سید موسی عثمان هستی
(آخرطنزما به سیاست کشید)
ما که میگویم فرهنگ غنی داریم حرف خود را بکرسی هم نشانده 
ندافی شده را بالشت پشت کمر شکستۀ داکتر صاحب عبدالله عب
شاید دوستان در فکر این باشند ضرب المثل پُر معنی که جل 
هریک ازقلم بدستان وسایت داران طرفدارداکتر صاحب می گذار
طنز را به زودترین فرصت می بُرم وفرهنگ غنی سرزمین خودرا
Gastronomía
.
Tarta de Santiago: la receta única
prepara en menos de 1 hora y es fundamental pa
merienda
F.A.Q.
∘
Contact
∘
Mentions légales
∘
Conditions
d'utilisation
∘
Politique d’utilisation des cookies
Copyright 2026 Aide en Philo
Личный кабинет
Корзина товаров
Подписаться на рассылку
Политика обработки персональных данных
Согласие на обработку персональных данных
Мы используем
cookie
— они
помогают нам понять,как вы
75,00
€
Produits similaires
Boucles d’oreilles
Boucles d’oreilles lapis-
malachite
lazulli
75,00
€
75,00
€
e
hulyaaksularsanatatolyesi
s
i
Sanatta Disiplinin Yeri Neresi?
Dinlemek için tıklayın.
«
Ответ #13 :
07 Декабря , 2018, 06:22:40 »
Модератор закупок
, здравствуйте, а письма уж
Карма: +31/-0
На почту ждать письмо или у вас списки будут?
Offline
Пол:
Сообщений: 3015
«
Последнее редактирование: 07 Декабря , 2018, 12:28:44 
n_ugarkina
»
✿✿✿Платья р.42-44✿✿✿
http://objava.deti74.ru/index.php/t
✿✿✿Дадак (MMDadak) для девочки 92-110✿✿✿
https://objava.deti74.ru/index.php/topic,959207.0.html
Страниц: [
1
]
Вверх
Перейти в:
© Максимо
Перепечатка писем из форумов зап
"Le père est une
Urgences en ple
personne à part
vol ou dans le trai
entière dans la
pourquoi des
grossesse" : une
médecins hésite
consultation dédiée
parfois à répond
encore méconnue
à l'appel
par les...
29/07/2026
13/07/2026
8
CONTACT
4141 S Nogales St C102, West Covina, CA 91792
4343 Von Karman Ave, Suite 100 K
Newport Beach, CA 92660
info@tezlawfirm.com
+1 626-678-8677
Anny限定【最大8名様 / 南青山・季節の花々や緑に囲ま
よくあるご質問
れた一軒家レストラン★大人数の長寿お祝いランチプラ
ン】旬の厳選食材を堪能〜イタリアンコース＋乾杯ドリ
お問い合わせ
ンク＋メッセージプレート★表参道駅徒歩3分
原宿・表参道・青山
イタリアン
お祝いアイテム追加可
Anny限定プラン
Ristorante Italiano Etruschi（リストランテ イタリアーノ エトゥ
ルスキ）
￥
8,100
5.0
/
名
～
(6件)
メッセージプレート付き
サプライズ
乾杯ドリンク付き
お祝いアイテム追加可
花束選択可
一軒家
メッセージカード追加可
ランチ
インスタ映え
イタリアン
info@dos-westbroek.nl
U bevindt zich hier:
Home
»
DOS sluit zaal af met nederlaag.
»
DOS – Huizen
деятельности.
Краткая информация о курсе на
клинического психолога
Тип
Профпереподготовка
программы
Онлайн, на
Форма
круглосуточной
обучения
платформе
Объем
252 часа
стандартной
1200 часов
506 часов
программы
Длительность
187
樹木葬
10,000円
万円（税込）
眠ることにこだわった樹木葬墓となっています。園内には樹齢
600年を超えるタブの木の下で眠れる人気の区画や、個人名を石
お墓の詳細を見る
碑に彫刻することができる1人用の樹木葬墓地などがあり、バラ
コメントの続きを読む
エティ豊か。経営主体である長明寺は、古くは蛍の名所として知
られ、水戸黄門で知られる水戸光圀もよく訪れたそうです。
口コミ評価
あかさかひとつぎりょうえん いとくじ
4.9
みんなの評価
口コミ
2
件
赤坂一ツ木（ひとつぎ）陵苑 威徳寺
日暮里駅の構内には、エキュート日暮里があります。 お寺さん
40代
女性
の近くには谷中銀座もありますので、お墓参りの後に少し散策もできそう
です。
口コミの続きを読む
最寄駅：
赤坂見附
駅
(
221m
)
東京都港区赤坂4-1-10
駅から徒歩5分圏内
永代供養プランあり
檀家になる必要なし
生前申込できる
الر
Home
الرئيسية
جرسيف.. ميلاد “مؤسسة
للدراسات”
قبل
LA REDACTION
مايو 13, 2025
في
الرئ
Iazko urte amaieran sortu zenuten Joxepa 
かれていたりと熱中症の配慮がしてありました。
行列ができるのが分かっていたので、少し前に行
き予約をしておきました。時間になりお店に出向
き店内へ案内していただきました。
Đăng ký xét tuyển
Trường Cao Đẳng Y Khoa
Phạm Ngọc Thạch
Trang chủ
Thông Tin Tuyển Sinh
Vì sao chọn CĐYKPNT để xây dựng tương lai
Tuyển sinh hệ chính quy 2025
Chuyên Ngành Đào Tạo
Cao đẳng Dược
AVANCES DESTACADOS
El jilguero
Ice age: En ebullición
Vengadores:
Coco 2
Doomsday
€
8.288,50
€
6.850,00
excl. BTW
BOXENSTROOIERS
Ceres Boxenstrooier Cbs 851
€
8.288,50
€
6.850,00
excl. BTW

■ **WHAT IS REQUIRED**
Which of the lines above include the word "данных"? Copy each of them.

■ **RESULT OF THE TASK**
Политика обработки персональных данных
Согласие на обработку персональных данных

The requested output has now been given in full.